Era Extraña drew me in with its fantastic, memorable singles and then trapped me with its unique brand of dizzy, future-shocked romanticism. First, those singles: I’d put up this album’s triptych of “Polish Girl”, “Fallout” and “Halogen (I Could Be a Star)” against any other 2011 record’s best three. I can’t say enough about them: all three explode from gooey, synth-laden verses into these titanic, starry-eyed choruses. They dwarf you as you listen. After their effects wear off, the rest of the album starts to sink in: the humid atmospherics of the “Heart:” series, the pop-glitch of “Hex Girlfriend”. Era Extraña is the sound of Alan Palomo murdering chillwave and bringing it back to life as a lovelorn cyborg. 

Panda Bear - Tomboy

Roughly a week ago, Rawkblog proprietor Dave Greenwald posited the following questions: “Do you remember that Panda Bear even put out a record? Could you name a single song from it?” I think Tomboy was destined to fall through the cracks from the very beginning, devoid of the sunny glow and euphoric release that defined Person Pitch. It’s a very dark album, rich with mysticism and desolate moments; even its most melodic entry (the sublime “Last Night at the Jetty”) is underlined by longing and failing memory. Its climax and defining track is the angry, clashing maelstrom of “Afterburner”, and relief doesn’t arrive until the soothing waves of closer “Benfica”. It’s an album that forces you to confront ugly, misshapen sounds and uncomfortable ideas. Tomboy was never going to match Person Pitch; honestly, I’m glad it didn’t try. 

St. Vincent - Strange Mercy

Strange Mercy is another album that crept up on me over multiple listens and wormed its way into my heart. It’s a testament to the quality of these songs that they still find ways to surprise me, even after spending hours with them: the lurching “Dilettante”, the jittery art-funk of “Surgeon”, the lyrical unpleasantries of the title track. And if “lurching” and “jittery” don’t sound particularly appetizing to you, there’s always “Cruel”, Annie Clark’s turn towards the pop light that’s one of my favourite cuts from 2011. If you haven’t given the album a chance, don’t get scared away by the seasick atmosphere or the guitar crunch; let Strange Mercy find your weak point.

tUnE-yArDs - w h o k i l l

I like this album so much that it’s included despite possessing the most frustrating artist/album name combo of the year. w h o k i l l is a record defined by its balance between moments of ecstatic joy and uncomfortable, unrelenting darkness. The juxtaposition of sweet musical elements and startling lyrical imagery, like the flighty coo of “Policeman shot my baby as he crossed over my doorstep”, remains fresh and intriguing months after the first listen. The peaks of “Powa” and “Bizness” are still undeniable too, although my favourite song from w h o k i l l is “You Yes You”, a beacon of unfiltered optimism. Everything’s going to be OK, everything’s going to be alright, I put my back into it, hit repeat.

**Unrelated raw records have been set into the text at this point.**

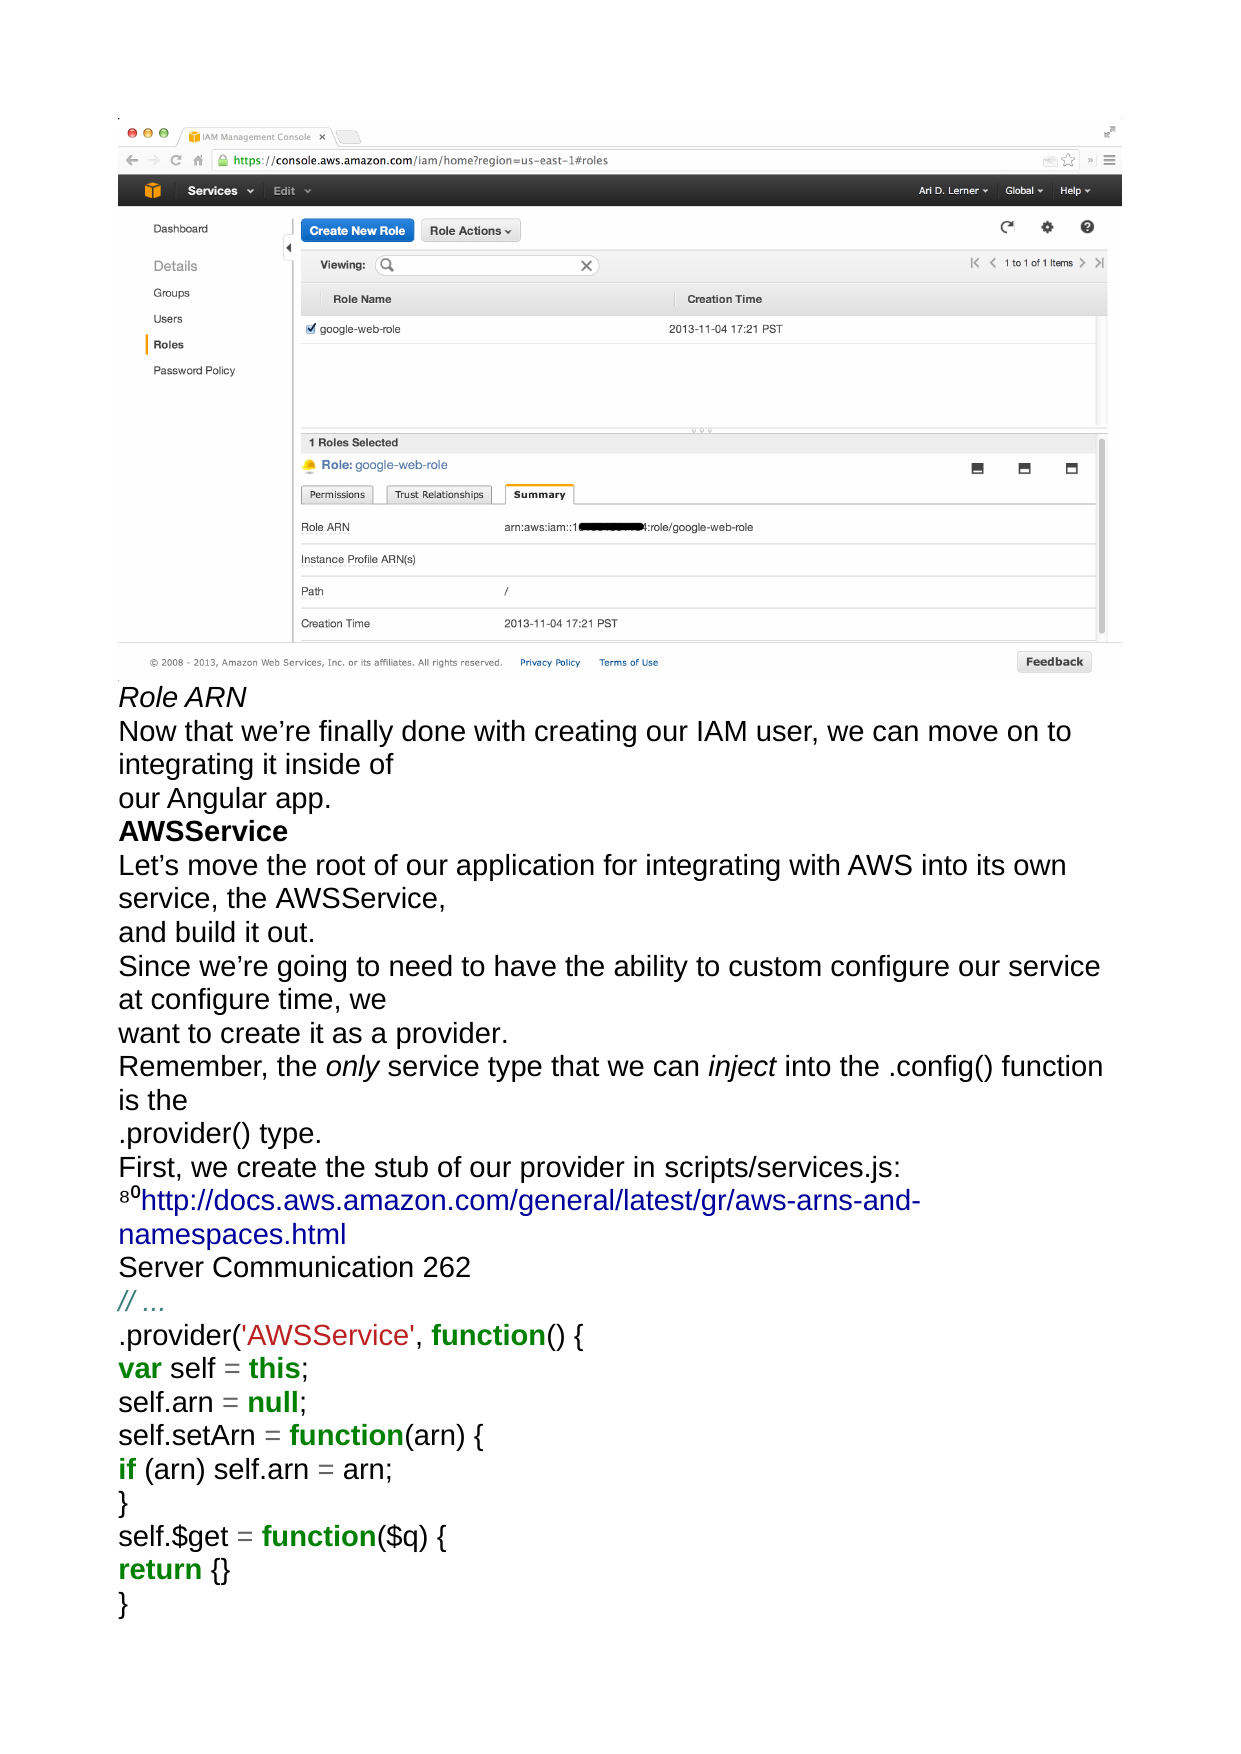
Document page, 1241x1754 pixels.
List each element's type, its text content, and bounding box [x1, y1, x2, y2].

text } [118, 1485, 1122, 1519]
text our Angular app. [118, 781, 1122, 814]
text want to create it as a provider. [118, 1016, 1122, 1049]
text self.$get = function($q) { [118, 1519, 1122, 1552]
text self.setArn = function(arn) { [118, 1418, 1122, 1452]
text Since we’re going to need to have the ability to custom configure our service at configure time, we [118, 949, 1122, 1016]
text Role ARN [118, 681, 1122, 714]
text return {} [118, 1552, 1122, 1586]
text ⁸⁰http://docs.aws.amazon.com/general/latest/gr/aws-arns-and-namespaces.html [118, 1183, 1122, 1251]
text .provider() type. [118, 1116, 1122, 1150]
text self.arn = null; [118, 1385, 1122, 1418]
text // ... [118, 1284, 1122, 1318]
text Server Communication 262 [118, 1251, 1122, 1284]
text if (arn) self.arn = arn; [118, 1452, 1122, 1485]
text Remember, the only service type that we can inject into the .config() function is the [118, 1049, 1122, 1116]
text } [118, 1586, 1122, 1619]
text var self = this; [118, 1351, 1122, 1385]
text First, we create the stub of our provider in scripts/services.js: [118, 1150, 1122, 1183]
text .provider('AWSService', function() { [118, 1318, 1122, 1351]
text Let’s move the root of our application for integrating with AWS into its own service, the AWSService, [118, 848, 1122, 915]
text Now that we’re finally done with creating our IAM user, we can move on to integrating it inside of [118, 714, 1122, 781]
text and build it out. [118, 915, 1122, 949]
text AWSService [118, 814, 1122, 848]
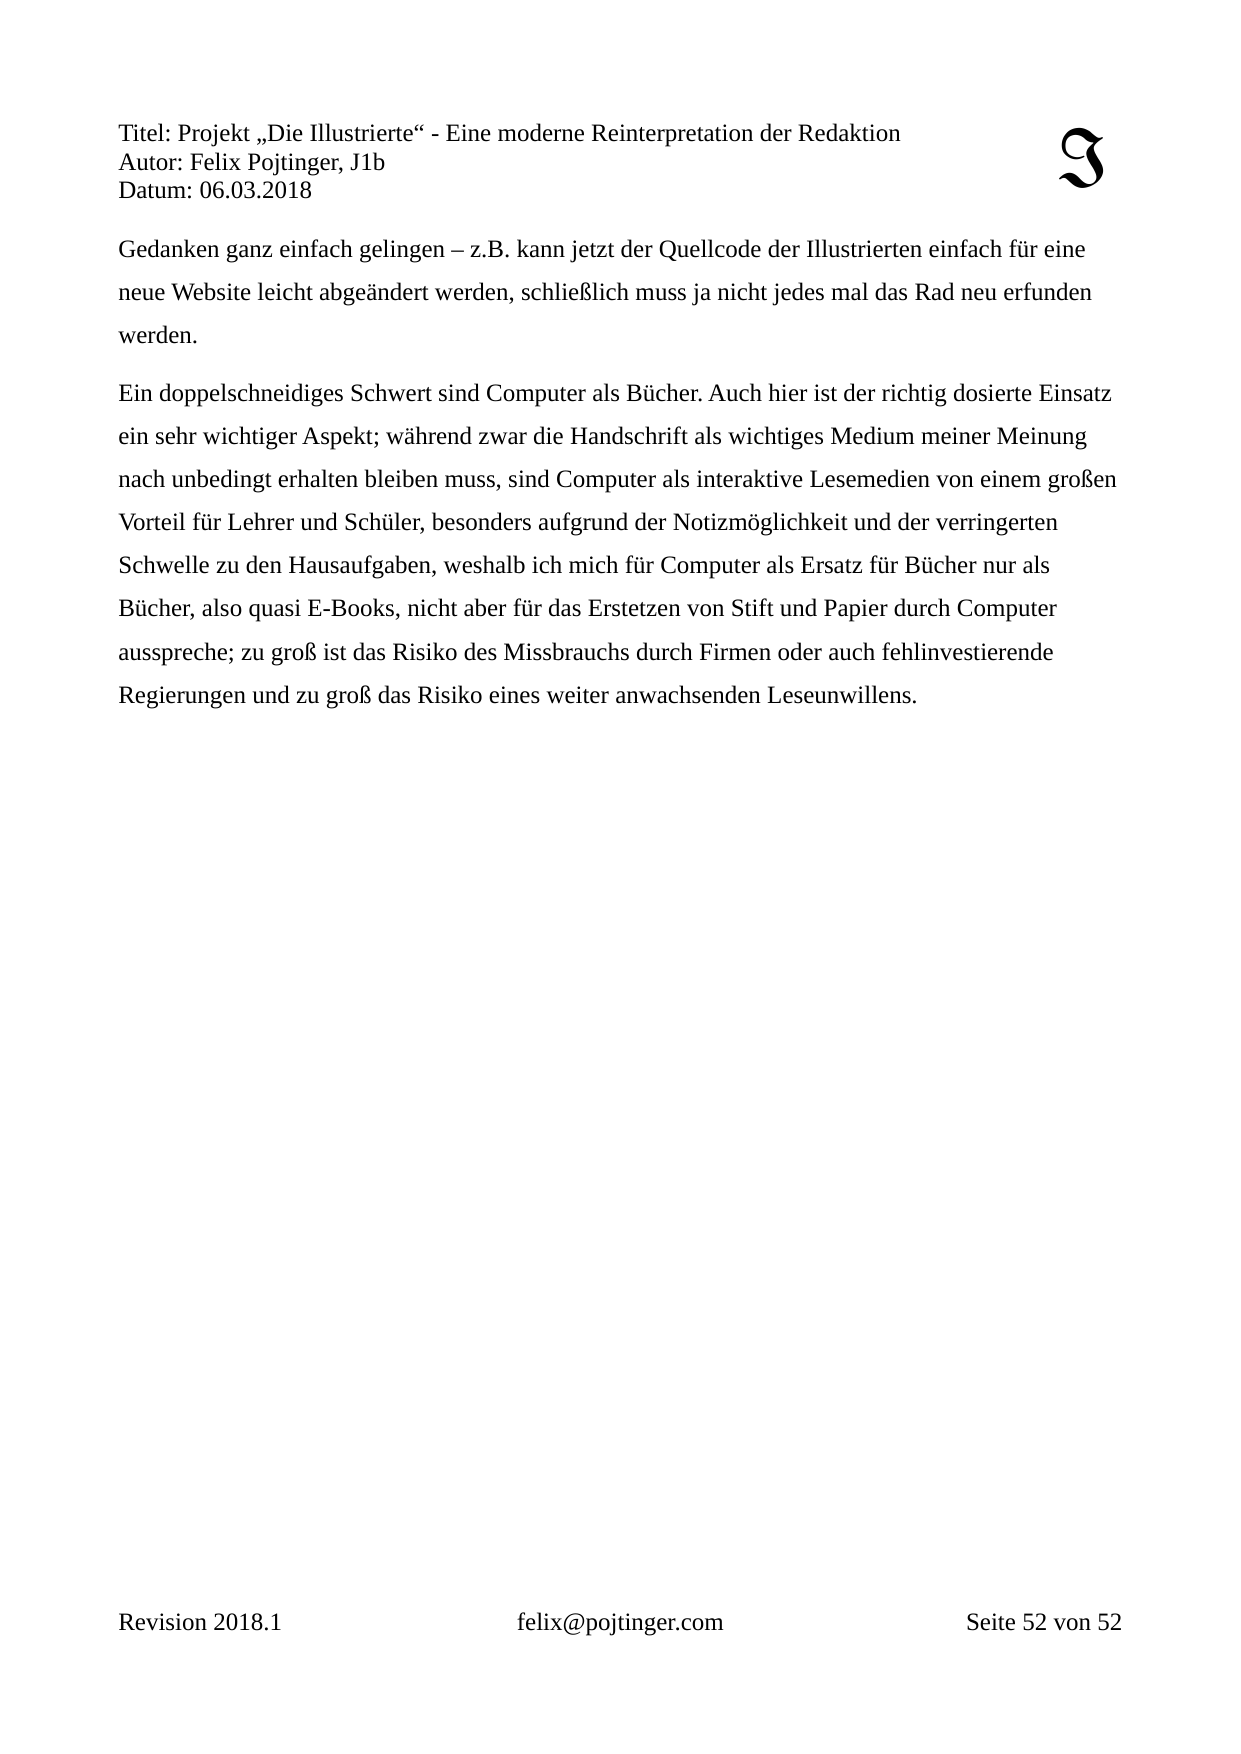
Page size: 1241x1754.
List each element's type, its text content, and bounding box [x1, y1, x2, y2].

picture [1046, 120, 1120, 194]
text Ein doppelschneidiges Schwert sind Computer als Bücher. Auch hier ist der richtig dosierte Einsatz ein sehr wichtiger Aspekt; während zwar die Handschrift als wichtiges Medium meiner Meinung nach unbedingt erhalten bleiben muss, sind Computer als interaktive Lesemedien von einem großen Vorteil für Lehrer und Schüler, besonders aufgrund der Notizmöglichkeit und der verringerten Schwelle zu den Hausaufgaben, weshalb ich mich für Computer als Ersatz für Bücher nur als Bücher, also quasi E-Books, nicht aber für das Erstetzen von Stift und Papier durch Computer ausspreche; zu groß ist das Risiko des Missbrauchs durch Firmen oder auch fehlinvestierende Regierungen und zu groß das Risiko eines weiter anwachsenden Leseunwillens. [118, 378, 1122, 708]
text Gedanken ganz einfach gelingen – z.B. kann jetzt der Quellcode der Illustrierten einfach für eine neue Website leicht abgeändert werden, schließlich muss ja nicht jedes mal das Rad neu erfunden werden. [118, 234, 1122, 349]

Washed Out - Within and Without

Within and Without represents the other path of chillwave evolution: where Alan Palomo moved into the future and embraced glitchy electronic landscapes, Ernest Greene looked to the (recent) past, to trip-hop and R&B. (I suppose Chaz Bundick traveled even further, into the realm of ’70s jazz-pop, but I digress.) Within and Without is a sweaty, humid record: synths and percussion hang heavy and low over every single track. I spent all of July and August grooving to the muted thump of “Echoes” and the glittering sheen of “Soft”, and to my surprise they still play relatively well in the frosty Canadian December. Between Era Extraña, Within and Without, and Toro y Moi’s quite-solid Underneath the Pine, 2011 offered plenty of proof that chillwave’s leading men could support the style that initially defined them with individual chunks of musical substance.